Exxon Mobil Corporation is set to face strike action at its Port Jerome refinery. Oil workers, who are members of the CGT & FO unions voted in favor of strike action. Port Jerome, began operating in 1993 churns out around 240,000 barrels of crude oil per day.
Proposed Labor Law Results in Strike Action
The employees at Port Jerome will join the nationwide protest that began in March 2016.
The unions stated that the strike and blockade of the refinery will try to prevent crude oil and other products from leaving or entering the refinery. The strike & blockade will begin at 4AM GMT (11PM EST.)
On Monday, a spokesperson for Exxon Mobil Corporation told Reuters that the strike which has proven to affect output of their rival’s refineries has had no impact on Exxon Mobil Corporation’s output.
The energy giant has been operating in France for more than 100 years. Their employees are going on strike over a proposed labor law.
Exxon Mobil Corporation May Acquire ConocoPhillips
In other related news, Jonathan Weber at Seeking Alpha published an article suggesting that the firm may acquire ConocoPhillips . ConocoPhillips is an American firm that is based in Houston, Texas. It is a Fortune 500 company, and had total assets worth in excess of $110 billion (as of 2012.) As of 2016, the firm has nearly 16,000 employees.

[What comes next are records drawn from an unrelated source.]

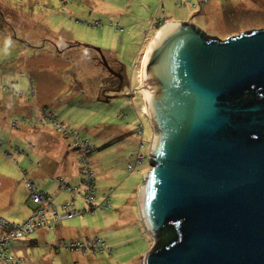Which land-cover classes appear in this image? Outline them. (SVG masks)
Masks as SVG:
<instances>
[{"label":"rangeland","instance_id":"1","mask_svg":"<svg viewBox=\"0 0 264 264\" xmlns=\"http://www.w3.org/2000/svg\"><path fill=\"white\" fill-rule=\"evenodd\" d=\"M166 20L189 21L225 39L264 28V0H0V216L19 223L28 215L32 204L23 183L47 192L51 205L62 211L73 199L71 191L76 187L81 191L88 176L81 164L78 171L79 152L72 150L68 159L60 153L59 142L61 148L72 146V138L56 133L44 115L53 114L71 132L99 146L121 135L92 153L89 161L97 201L107 198V210H88L61 225L82 228L86 238L103 237L106 248L55 254L50 245L58 240L56 232H35L11 243L19 249L15 254L26 258L23 264L144 263L140 257L154 239L139 217L138 189L151 168L153 128L150 116L142 113L141 93L106 102L98 99L105 88L100 83L108 75L99 58L102 53L106 61L123 65L129 79L124 90L139 88L143 54ZM141 123L137 143L132 131L137 134ZM137 155L144 156L143 163L128 169ZM50 163L60 164L54 174L63 178L52 176ZM24 173L35 184L23 180ZM74 204L76 210L87 209L81 195ZM33 238L36 243L28 244Z\"/></svg>","mask_w":264,"mask_h":264},{"label":"water","instance_id":"2","mask_svg":"<svg viewBox=\"0 0 264 264\" xmlns=\"http://www.w3.org/2000/svg\"><path fill=\"white\" fill-rule=\"evenodd\" d=\"M148 47L142 85L98 98L138 92L152 116L140 217L154 243L174 234L143 264H264V28L221 40L170 20Z\"/></svg>","mask_w":264,"mask_h":264},{"label":"built area","instance_id":"3","mask_svg":"<svg viewBox=\"0 0 264 264\" xmlns=\"http://www.w3.org/2000/svg\"><path fill=\"white\" fill-rule=\"evenodd\" d=\"M183 1V0H180ZM206 1V0H204ZM45 118H50L54 122L55 130L61 134L67 135L72 138L73 146H75L76 150L80 153V163L83 166V169L88 174L87 178L82 181V191H80L77 187L71 191L72 200L66 203L63 206V210L59 211L55 206L51 205V199L48 197L44 191H40L35 189L34 187H29L27 184V188H29L30 199L33 200L34 203L40 204V208L38 212H33L27 219L23 220L20 224L7 223L2 218H0V225L5 229V235H0V264H22L24 257H16L13 254L8 253V244L11 243L13 239H22V237L30 236L34 231L39 229H55L57 224L66 218L76 216L77 214H82L84 212H88V210H94L95 208H99L102 211L107 210L108 208V200L104 198L103 200L97 201L96 196V186L94 185L95 174L91 169L89 158L94 150V145L88 141L87 139L80 138L79 135L71 132L65 127L63 124H60L55 117H51V115H44ZM140 129L137 131L138 136H142L143 127L142 123L140 124ZM143 141L141 140L139 146L142 147ZM144 156L135 157V163H131L128 166V169H132V166L136 165L138 162L143 163ZM59 181L62 182V179ZM31 182V181H30ZM63 186H66L67 189L71 190L70 185L63 183ZM80 193L84 198L85 202V210H76L74 207V196L75 194ZM103 249L106 248V241L103 237H90L83 239H76L71 241H63L57 240L54 246V250H76V251H94L95 249Z\"/></svg>","mask_w":264,"mask_h":264},{"label":"crops","instance_id":"4","mask_svg":"<svg viewBox=\"0 0 264 264\" xmlns=\"http://www.w3.org/2000/svg\"><path fill=\"white\" fill-rule=\"evenodd\" d=\"M173 21V20H172ZM164 23L165 22H168L167 20L166 21H163ZM59 54V53H58ZM137 87V86H136ZM133 89H135V88H132L131 90L130 89H125V90H122L124 93H128V92H130V91H133ZM138 93V92H137ZM143 97V96H142ZM110 100V99H109ZM143 108H145V101H143ZM134 110H135V107H134ZM142 113L145 115V116H147L148 117V115H146V112H145V109L144 110H142ZM148 119H149V117H148ZM149 121H150V119H149ZM45 123H46V120L43 122V123H41V124H43V125H45ZM150 124H151V122H150ZM53 126H54V122H53ZM41 129V131H44V132H46L47 134H50L51 135V133H49V131H47V130H43V128L41 127L40 128ZM39 130V129H38ZM54 131L56 132V133H58L59 135H62V136H67V135H64V134H61V133H59L58 131H56L55 130V126H54ZM125 132H129V131H125ZM132 134H133V136H135V138H136V134L135 133H133V131H132ZM115 137H118V136H115ZM114 137V138H115ZM138 141H139V138H136V142L138 143ZM28 142V141H27ZM73 144V143H72ZM93 145H94V147L96 148L97 147V145L95 144V143H93ZM70 145L68 144H65V145H63V147L61 148L60 147V142H59V146H58V150L60 151V153H61V151H62V153H63V155H66V158L68 159L69 158V154H70V152H72V150L75 152V148H73V145L72 146H70ZM71 148V149H70ZM95 148H94V150L92 151V153H94V152H96V150H95ZM66 151H68V153H66ZM76 152H78L77 150H76ZM95 156H97V155H95ZM77 157H78V159H77V163H78V171H79V167H80V155H79V153H78V155H77ZM92 157H93V155H92ZM48 159H49V161L51 162V160H50V157H48ZM90 159H91V155H90V158H89V161H90ZM66 163V162H65ZM90 163V162H89ZM50 165H51V163H50ZM60 165V164H59ZM59 165L58 164H56L55 166H52L51 165V167H54V171L52 172V176H60V177H62L63 175H58V174H54V173H56V172H59ZM66 167H67V164L66 165H64V166H62V168H61V173H63L64 174V170L66 169ZM92 168V167H91ZM94 172V171H93ZM24 178H23V180L25 179V177L27 178V179H30V180H32V178H29V177H27L26 176V174L24 173V176H23ZM63 178V177H62ZM63 180V182L64 183H66L65 181H64V179H62ZM33 181V180H32ZM34 182V181H33ZM80 182V181H79ZM58 183V182H57ZM34 184H35V182H34ZM67 184V183H66ZM68 185H70V184H68ZM77 185H79V184H77ZM23 186H24V188H26V190L28 189V191H29V188H27V186L23 183ZM36 186V185H35ZM71 186V185H70ZM37 187V186H36ZM38 188V187H37ZM64 188H66V187H64ZM40 189V188H39ZM41 191H44V190H42V189H40ZM81 191H82V189H81ZM45 192V191H44ZM45 193H47V192H45ZM48 194V193H47ZM49 195V194H48ZM70 195H71V193H70ZM77 195H81L80 193H77L75 196H74V203H75V200H76V196ZM28 198H30V192H29V195H28ZM102 198V196L99 198V200ZM97 199H98V196H97ZM71 199H69L68 201H70ZM102 200V199H101ZM100 200V201H101ZM67 202V201H66ZM65 202V203H66ZM64 203V204H65ZM32 204V203H31ZM63 204V205H64ZM54 205H55V203H54ZM75 205V204H74ZM32 207H33V204H32V206H31V208H30V210H28L29 211V213H28V215L23 219V220H25L26 218H28L31 214H32ZM58 207V206H57ZM138 209H139V207H138ZM139 212V217H140V210L138 211ZM0 217H2V216H0ZM3 218V217H2ZM141 218V217H140ZM23 220H21V222L23 221ZM64 221V220H63ZM63 221H61V223H59L58 224V226H56L55 227V229H44V230H40V231H37V232H39V233H43L44 231H47V230H52V231H54V232H56V238L57 239H59V240H63V241H65V242H67V241H71V240H78V239H83V238H86V237H88V235L83 231V229L82 228H80V227H74V226H67V228H64V227H62L61 225H62V222ZM0 232H1V228H0ZM31 237V236H30ZM29 237V238H30ZM150 239H151V234H150ZM152 239H153V237H152ZM36 241H37V239L36 238H33V239H29L28 240V244H30V245H32V244H34V243H36ZM57 241V240H56ZM20 242V241H19ZM55 242H51V245H50V247H51V250L53 251V252H55V250H54V246H55ZM154 244V241H153V243H152V241H151V244H147V246H146V248H145V250H146V252L148 251V249L152 246ZM150 246V247H149ZM13 249H14V251L15 250H19V249H15L14 247H13ZM64 251V250H63ZM62 251V252H63ZM62 252H57L58 254H60L61 255V253ZM112 252V251H111ZM56 252H55V254H57ZM110 254V253H109ZM146 254V253H145ZM145 254H143L141 257H140V262L142 261V259L144 258V256H145ZM24 257V256H23ZM26 262V258H24V261H23V263H25ZM22 263V264H23ZM141 264H142V262H141Z\"/></svg>","mask_w":264,"mask_h":264},{"label":"trees","instance_id":"5","mask_svg":"<svg viewBox=\"0 0 264 264\" xmlns=\"http://www.w3.org/2000/svg\"><path fill=\"white\" fill-rule=\"evenodd\" d=\"M160 26V25H159ZM159 26L157 27V28H159ZM156 28V29H157ZM201 30V29H200ZM202 31V30H201ZM202 33L205 35L206 34V36H208V37H212V38H219L218 36H211V35H209V34H207V33H205V32H203L202 31ZM219 39H221V38H219ZM222 40V39H221ZM89 46V45H88ZM143 52V51H142ZM101 61H102V59H101ZM104 63V62H103ZM101 64V63H100ZM102 65V64H101ZM105 66V65H104ZM51 117L53 118V117H55L53 114H51ZM45 119H48V120H50V118H45ZM55 119H57L56 117H55ZM45 120H43V121H41V122H44ZM57 121L60 123V124H63L65 127H66V125L63 123V122H61V121H59L58 119H57ZM53 122V121H52ZM69 130V129H68ZM121 137V135H119L118 137H115V138H112L111 140H108L105 144H103V145H101V146H99V145H97V147L95 148V150H97V149H100V148H102V147H105V146H107L108 145V143H110L111 141L113 142V141H115V140H119V138ZM76 149V148H75ZM138 156V155H137ZM136 156V157H137ZM94 185H95V179H94ZM96 186V185H95ZM30 199V198H29ZM30 202L33 204V207H32V213L33 212H38V209L40 208V204H38V203H34L33 202V200L32 199H30ZM32 215V214H31ZM0 218H2V217H0ZM4 221H6L7 223H14V224H20L21 222H19V223H17V222H8L6 219H4V218H2ZM27 219V218H26ZM0 228H1V232H0V235H5V229H3V227L0 225ZM45 229V228H44ZM44 229H39V230H37V231H40V230H44ZM37 231H34L30 236H32L33 234H35V232H37ZM173 230L168 226H164V228L163 229H161L159 232H158V235H157V240H155V243H154V248H157V247H159V246H161V245H163L164 243H166V242H168V240L173 236ZM30 236H28V237H22V239H28ZM22 239H13V240H11V243L13 242V241H22ZM106 241V240H105ZM11 243L10 244H8L9 246H7L8 247V253L9 254H13L14 256H16V257H21V256H17L16 254H15V252H14V249H13V247H11ZM106 244H107V241H106ZM108 245V244H107ZM56 253L57 252H60L59 250H56L55 251Z\"/></svg>","mask_w":264,"mask_h":264},{"label":"flooded vegetation","instance_id":"6","mask_svg":"<svg viewBox=\"0 0 264 264\" xmlns=\"http://www.w3.org/2000/svg\"><path fill=\"white\" fill-rule=\"evenodd\" d=\"M99 61L101 62V64L104 66L103 61H101V55L99 58ZM109 66L111 69H108L106 66H104V68L107 70V76L102 80V82L100 83V86H102L104 89L106 88H111V89H117L118 87H120V91L124 90V88L129 84V79L126 75V72L124 71V67L122 64H120V62L118 61H114V63H111L108 60ZM111 64H114L115 67L112 68ZM115 91L112 90H106L105 94H113Z\"/></svg>","mask_w":264,"mask_h":264},{"label":"bare ground","instance_id":"7","mask_svg":"<svg viewBox=\"0 0 264 264\" xmlns=\"http://www.w3.org/2000/svg\"><path fill=\"white\" fill-rule=\"evenodd\" d=\"M147 48H149V47H147ZM148 51H149V49H147V50L145 51V54H143L144 57H143V59H142V67H141V71H142V69H143V65H144V62H145V60H146L145 57H146V54H147ZM142 75H143V71H142V73H141V81H142ZM145 112H146L147 115L151 116L150 113H149V110H148L147 105H146V107H145ZM151 118H152V116H151Z\"/></svg>","mask_w":264,"mask_h":264},{"label":"clouds","instance_id":"8","mask_svg":"<svg viewBox=\"0 0 264 264\" xmlns=\"http://www.w3.org/2000/svg\"><path fill=\"white\" fill-rule=\"evenodd\" d=\"M147 115V114H146Z\"/></svg>","mask_w":264,"mask_h":264}]
</instances>
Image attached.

Exxon Mobil Corporation has the required funding & finance available (in order to make a large acquisition.) Acquiring ConocoPhillips now would be good timing, as low oil prices have caused their shares to slump in value, from around $64 in May 2015, to $43.59 (as the market closed on Monday 23rd May.) This decrease in value (of around 40%) gives ConocoPhillips a market capitalisation of $54.26 billion. French oil giant Exxon Mobil may see this as a potentially lucrative investment opportunity.
Potentially Risky Acquisition
However, Exxon Mobil has also suffered as result of falling world oil prices, and there is no guarantee that oil prices will rise. This could see ConocoPhillips’ share price continue to fall, and generate a negative return on investment (ROI.)
Exxon Mobil itself was formed as a result of a merger. In 1999 Exxon & Mobil merged together, with Mobil being valued at $74 billion. Several large mergers took place in the US oil industry in the 90s, with BP & Amoco also merging together.
Although oil prices have bounced back from the lows that we saw at the start of 2016 (the price of the Brent Crude fell below $30 a barrel), they are still relatively cheap & many investors remain bearish on crude oil & on firms operating in the oil & energy market. Lower oil prices squeeze profit margins for firms that extract & refine the oil, often resulting in losses.
The oil market continues to present several investment opportunities, with potential mergers & fluctuations in world oil prices offering traders volatility, & potentially large swings in prices (allowing for large profits, and losses to be made.) Some oil firms saw their stock increase in value (several weeks ago), as an increase in oil prices led to greater confidence.